I have been fascinated by Ancient Egypt since visiting my local museum as a child; a similar experience in Bolton Museum set Joyce Tyldesley upon her career as an Egyptologist and writer. This museum also boasted a reproduction of the famous Nefertiti bust, so Tyldesley’s search for the mysterious queen first began. She has written extensively on various aspects of Ancient Egyptian history, including Cleopatra and Hatshepsut, the female Pharaoh as well as a previous book on Nefertiti.

This book is based around the discovery and subsequent history of a beautiful bust of Nefertiti (mother-in-law of Tutankhamun), uncovered on a dig in 1912. This very readable book is divided into two sections, first a discussion of what we know about Nefertiti’s life and her representation in art discovered so far.

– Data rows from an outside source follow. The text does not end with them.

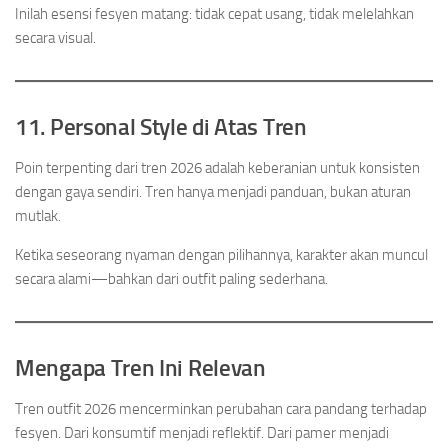
Inilah esensi fesyen matang: tidak cepat usang, tidak melelahkan
secara visual.
11. Personal Style di Atas Tren
Poin terpenting dari tren 2026 adalah keberanian untuk konsisten
dengan gaya sendiri. Tren hanya menjadi panduan, bukan aturan
mutlak.
Ketika seseorang nyaman dengan pilihannya, karakter akan muncul
secara alami—bahkan dari outfit paling sederhana.
Mengapa Tren Ini Relevan
Tren outfit 2026 mencerminkan perubahan cara pandang terhadap
fesyen. Dari konsumtif menjadi reflektif. Dari pamer menjadi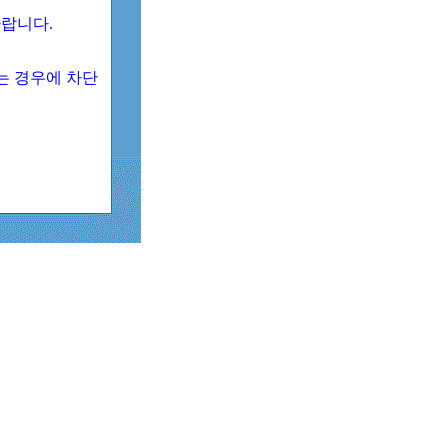
 바랍니다.
되는 경우에 차단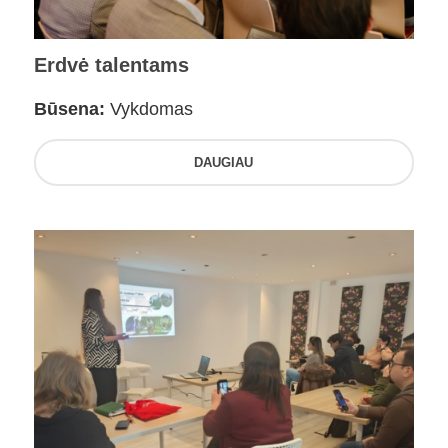
Erdvė talentams
Būsena:
Vykdomas
DAUGIAU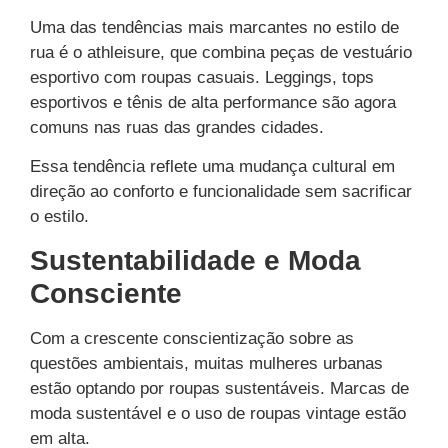
Uma das tendências mais marcantes no estilo de
rua é o athleisure, que combina peças de vestuário
esportivo com roupas casuais. Leggings, tops
esportivos e tênis de alta performance são agora
comuns nas ruas das grandes cidades.
Essa tendência reflete uma mudança cultural em
direção ao conforto e funcionalidade sem sacrificar
o estilo.
Sustentabilidade e Moda
Consciente
Com a crescente conscientização sobre as
questões ambientais, muitas mulheres urbanas
estão optando por roupas sustentáveis. Marcas de
moda sustentável e o uso de roupas vintage estão
em alta.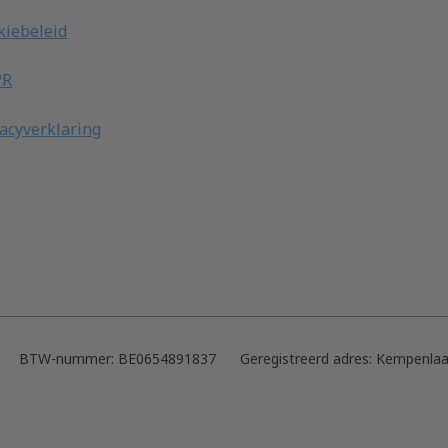
kiebeleid
PR
vacyverklaring
BTW-nummer:
BE0654891837
Geregistreerd adres:
Kempenlaa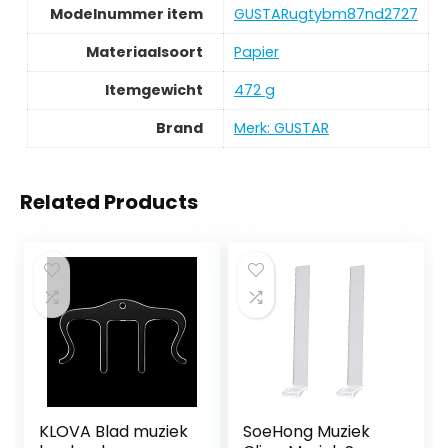
Modelnummer item
‎GUSTARugtybm87nd2727
Materiaalsoort
‎Papier
Itemgewicht
‎472 g
Brand
Merk: GUSTAR
Related Products
KLOVA Blad muziek
SoeHong Muziek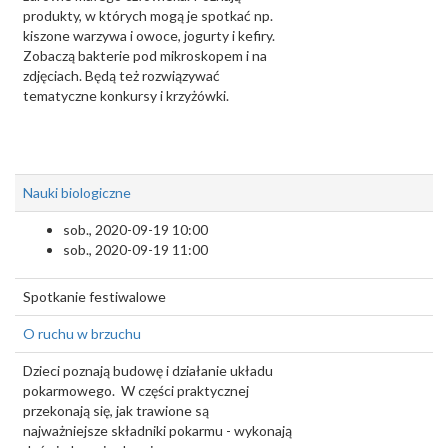
produkty, w których mogą je spotkać np.
kiszone warzywa i owoce, jogurty i kefiry.
Zobaczą bakterie pod mikroskopem i na
zdjęciach. Będą też rozwiązywać
tematyczne konkursy i krzyżówki.
Nauki biologiczne
sob., 2020-09-19 10:00
sob., 2020-09-19 11:00
Spotkanie festiwalowe
O ruchu w brzuchu
Dzieci poznają budowę i działanie układu
pokarmowego. W części praktycznej
przekonają się, jak trawione są
najważniejsze składniki pokarmu - wykonają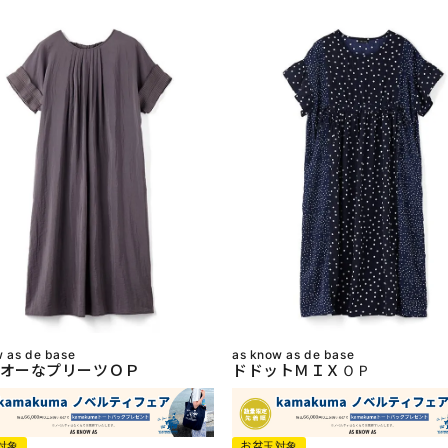
w as de base
as know as de base
オーなプリーツＯＰ
ドドットＭＩＸＯＰ
対象
お盆玉対象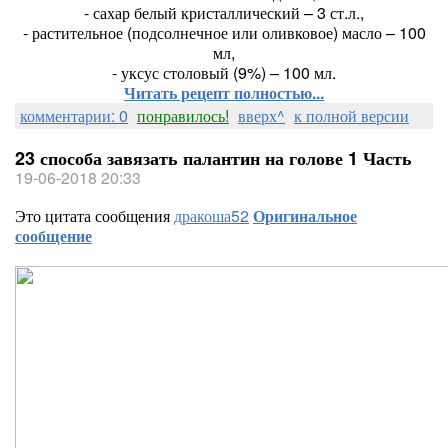
- сахар белый кристаллический – 3 ст.л.,
- растительное (подсолнечное или оливковое) масло – 100
мл,
- уксус столовый (9%) – 100 мл.
Читать рецепт полностью...
комментарии: 0
понравилось!
вверх^
к полной версии
23 способа завязать палантин на голове 1 Часть
19-06-2018 20:33
Это цитата сообщения
дракоша52
Оригинальное
сообщение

The author looks at the evidence for Nefertiti’s life as a consort of Akhenaten in the city of Amarna, which was situated on the East bank of the Nile. The next section brings us up to date with a look at the queen’s subsequent recreation as a modern cultural icon. The bust in question is a beautiful artwork, a stone sculpture, with a layer of plaster on top and a stylised representation of the queen painted over this in (still) vibrant colours. Tyldesley obviously loves her subject and she is able to bring the ancient world alive, while at the same time acknowledging that there is much that we do not know for sure.

The second part of the book deals with the bust’s second life as a cultural icon in Berlin, where it has remained since 1912 after its discovery by Ludwig Borchardt, conducting an authorised dig at Amarna. As was the custom of the time, a proportion of the finds went to the person funding the dig (James Simon, a German entrepreneur and philanthropist) and the rest to the Cairo Museum collection. Simon then donated the bust to the Neues Museum in Berlin. Nefertiti has remained in Berlin ever since, though her life has been somewhat adventurous at times due to World War II and the subsequent partition of Berlin. Since her unveiling in Berlin, she has also been the inspiration for art projects and fashion and her image is known throughout the world due to reproductions of the plaster bust.

The artwork’s life in Berlin has raised questions over the appropriation of cultural artefacts and its return to Egypt has been requested on several occasions. However, as Tyldesley points out, ‘It is her sojourn in Germany that has made Nefertiti the celebrity she is today’. It still an unresolved issue and looks to remain so for some time to come, not least due to the artefact’s age and fragility.